* Data for the task:
** start **

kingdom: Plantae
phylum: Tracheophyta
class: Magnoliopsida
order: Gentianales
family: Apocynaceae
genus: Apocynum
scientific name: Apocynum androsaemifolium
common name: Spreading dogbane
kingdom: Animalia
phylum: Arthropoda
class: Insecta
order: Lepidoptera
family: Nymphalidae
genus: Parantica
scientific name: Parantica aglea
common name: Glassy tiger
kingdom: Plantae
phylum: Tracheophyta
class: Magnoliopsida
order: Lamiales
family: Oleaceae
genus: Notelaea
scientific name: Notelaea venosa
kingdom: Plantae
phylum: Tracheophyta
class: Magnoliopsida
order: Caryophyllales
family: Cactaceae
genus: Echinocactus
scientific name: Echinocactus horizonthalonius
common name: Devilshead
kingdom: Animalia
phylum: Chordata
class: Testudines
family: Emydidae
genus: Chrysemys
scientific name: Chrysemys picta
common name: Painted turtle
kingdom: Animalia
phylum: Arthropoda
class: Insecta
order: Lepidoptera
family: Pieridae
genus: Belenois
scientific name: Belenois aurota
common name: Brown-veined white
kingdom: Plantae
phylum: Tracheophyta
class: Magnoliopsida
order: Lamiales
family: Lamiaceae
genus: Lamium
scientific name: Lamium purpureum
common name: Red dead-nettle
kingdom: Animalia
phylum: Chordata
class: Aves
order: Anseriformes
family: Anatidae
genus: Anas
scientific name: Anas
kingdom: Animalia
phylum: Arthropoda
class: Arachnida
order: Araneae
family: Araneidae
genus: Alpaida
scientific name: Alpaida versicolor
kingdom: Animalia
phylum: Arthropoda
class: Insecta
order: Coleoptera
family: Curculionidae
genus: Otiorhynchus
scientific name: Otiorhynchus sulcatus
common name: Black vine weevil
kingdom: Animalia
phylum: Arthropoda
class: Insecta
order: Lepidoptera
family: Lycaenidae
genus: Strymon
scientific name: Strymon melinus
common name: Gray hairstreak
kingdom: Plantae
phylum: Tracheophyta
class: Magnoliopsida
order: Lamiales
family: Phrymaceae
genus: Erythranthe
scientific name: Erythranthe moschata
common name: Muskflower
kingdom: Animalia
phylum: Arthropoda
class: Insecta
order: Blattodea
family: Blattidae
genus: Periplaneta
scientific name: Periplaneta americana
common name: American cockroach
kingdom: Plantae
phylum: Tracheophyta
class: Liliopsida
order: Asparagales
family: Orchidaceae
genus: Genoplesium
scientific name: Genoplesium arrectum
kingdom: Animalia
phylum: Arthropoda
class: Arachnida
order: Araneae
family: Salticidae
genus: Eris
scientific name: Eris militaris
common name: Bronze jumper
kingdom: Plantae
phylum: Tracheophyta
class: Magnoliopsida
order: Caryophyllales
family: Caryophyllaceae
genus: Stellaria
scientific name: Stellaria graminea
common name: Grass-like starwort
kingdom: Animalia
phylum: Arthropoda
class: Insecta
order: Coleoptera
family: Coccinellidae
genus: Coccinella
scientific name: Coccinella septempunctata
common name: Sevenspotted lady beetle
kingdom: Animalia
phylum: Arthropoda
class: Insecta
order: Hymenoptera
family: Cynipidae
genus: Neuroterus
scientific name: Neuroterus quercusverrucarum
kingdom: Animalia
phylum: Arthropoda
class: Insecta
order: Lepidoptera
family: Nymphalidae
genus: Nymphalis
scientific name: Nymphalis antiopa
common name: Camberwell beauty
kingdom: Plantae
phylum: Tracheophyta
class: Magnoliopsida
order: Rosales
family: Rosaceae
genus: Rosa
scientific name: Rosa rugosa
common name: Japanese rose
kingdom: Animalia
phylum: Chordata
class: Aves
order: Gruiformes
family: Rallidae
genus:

** end **

* Given exercise:
Format the lines of all the items above as a single numbered list, omitting any blank lines.

* Answer to the problem:
1. kingdom: Plantae
2. phylum: Tracheophyta
3. class: Magnoliopsida
4. order: Gentianales
5. family: Apocynaceae
6. genus: Apocynum
7. scientific name: Apocynum androsaemifolium
8. common name: Spreading dogbane
9. kingdom: Animalia
10. phylum: Arthropoda
11. class: Insecta
12. order: Lepidoptera
13. family: Nymphalidae
14. genus: Parantica
15. scientific name: Parantica aglea
16. common name: Glassy tiger
17. kingdom: Plantae
18. phylum: Tracheophyta
19. class: Magnoliopsida
20. order: Lamiales
21. family: Oleaceae
22. genus: Notelaea
23. scientific name: Notelaea venosa
24. kingdom: Plantae
25. phylum: Tracheophyta
26. class: Magnoliopsida
27. order: Caryophyllales
28. family: Cactaceae
29. genus: Echinocactus
30. scientific name: Echinocactus horizonthalonius
31. common name: Devilshead
32. kingdom: Animalia
33. phylum: Chordata
34. class: Testudines
35. family: Emydidae
36. genus: Chrysemys
37. scientific name: Chrysemys picta
38. common name: Painted turtle
39. kingdom: Animalia
40. phylum: Arthropoda
41. class: Insecta
42. order: Lepidoptera
43. family: Pieridae
44. genus: Belenois
45. scientific name: Belenois aurota
46. common name: Brown-veined white
47. kingdom: Plantae
48. phylum: Tracheophyta
49. class: Magnoliopsida
50. order: Lamiales
51. family: Lamiaceae
52. genus: Lamium
53. scientific name: Lamium purpureum
54. common name: Red dead-nettle
55. kingdom: Animalia
56. phylum: Chordata
57. class: Aves
58. order: Anseriformes
59. family: Anatidae
60. genus: Anas
61. scientific name: Anas
62. kingdom: Animalia
63. phylum: Arthropoda
64. class: Arachnida
65. order: Araneae
66. family: Araneidae
67. genus: Alpaida
68. scientific name: Alpaida versicolor
69. kingdom: Animalia
70. phylum: Arthropoda
71. class: Insecta
72. order: Coleoptera
73. family: Curculionidae
74. genus: Otiorhynchus
75. scientific name: Otiorhynchus sulcatus
76. common name: Black vine weevil
77. kingdom: Animalia
78. phylum: Arthropoda
79. class: Insecta
80. order: Lepidoptera
81. family: Lycaenidae
82. genus: Strymon
83. scientific name: Strymon melinus
84. common name: Gray hairstreak
85. kingdom: Plantae
86. phylum: Tracheophyta
87. class: Magnoliopsida
88. order: Lamiales
89. family: Phrymaceae
90. genus: Erythranthe
91. scientific name: Erythranthe moschata
92. common name: Muskflower
93. kingdom: Animalia
94. phylum: Arthropoda
95. class: Insecta
96. order: Blattodea
97. family: Blattidae
98. genus: Periplaneta
99. scientific name: Periplaneta americana
100. common name: American cockroach
101. kingdom: Plantae
102. phylum: Tracheophyta
103. class: Liliopsida
104. order: Asparagales
105. family: Orchidaceae
106. genus: Genoplesium
107. scientific name: Genoplesium arrectum
108. kingdom: Animalia
109. phylum: Arthropoda
110. class: Arachnida
111. order: Araneae
112. family: Salticidae
113. genus: Eris
114. scientific name: Eris militaris
115. common name: Bronze jumper
116. kingdom: Plantae
117. phylum: Tracheophyta
118. class: Magnoliopsida
119. order: Caryophyllales
120. family: Caryophyllaceae
121. genus: Stellaria
122. scientific name: Stellaria graminea
123. common name: Grass-like starwort
124. kingdom: Animalia
125. phylum: Arthropoda
126. class: Insecta
127. order: Coleoptera
128. family: Coccinellidae
129. genus: Coccinella
130. scientific name: Coccinella septempunctata
131. common name: Sevenspotted lady beetle
132. kingdom: Animalia
133. phylum: Arthropoda
134. class: Insecta
135. order: Hymenoptera
136. family: Cynipidae
137. genus: Neuroterus
138. scientific name: Neuroterus quercusverrucarum
139. kingdom: Animalia
140. phylum: Arthropoda
141. class: Insecta
142. order: Lepidoptera
143. family: Nymphalidae
144. genus: Nymphalis
145. scientific name: Nymphalis antiopa
146. common name: Camberwell beauty
147. kingdom: Plantae
148. phylum: Tracheophyta
149. class: Magnoliopsida
150. order: Rosales
151. family: Rosaceae
152. genus: Rosa
153. scientific name: Rosa rugosa
154. common name: Japanese rose
155. kingdom: Animalia
156. phylum: Chordata
157. class: Aves
158. order: Gruiformes
159. family: Rallidae
160. genus:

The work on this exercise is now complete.